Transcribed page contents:

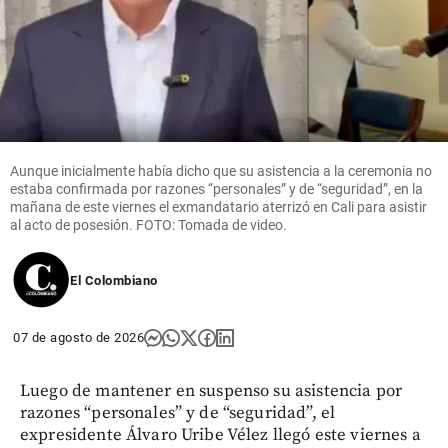
Aunque inicialmente había dicho que su asistencia a la ceremonia no
estaba confirmada por razones “personales” y de “seguridad”, en la
mañana de este viernes el exmandatario aterrizó en Cali para asistir
al acto de posesión. FOTO: Tomada de video.
El Colombiano
07 de agosto de 2026
Luego de mantener en suspenso su asistencia por
razones “personales” y de “seguridad”, el
expresidente Álvaro Uribe Vélez llegó este viernes a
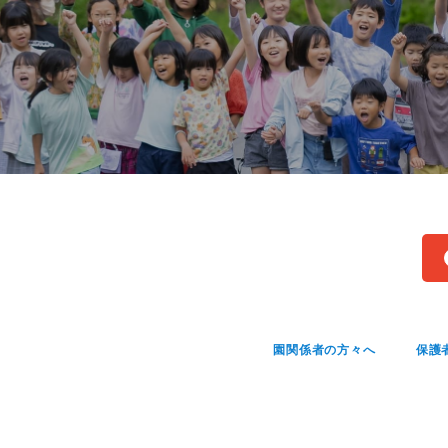
園関係者の方々へ
保護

**AIM OF THE EXERCISE**
Write out each line of the data that holds the string "este".

**TASK RESPONSE**
mañana de este viernes el exmandatario aterrizó en Cali para asistir
expresidente Álvaro Uribe Vélez llegó este viernes a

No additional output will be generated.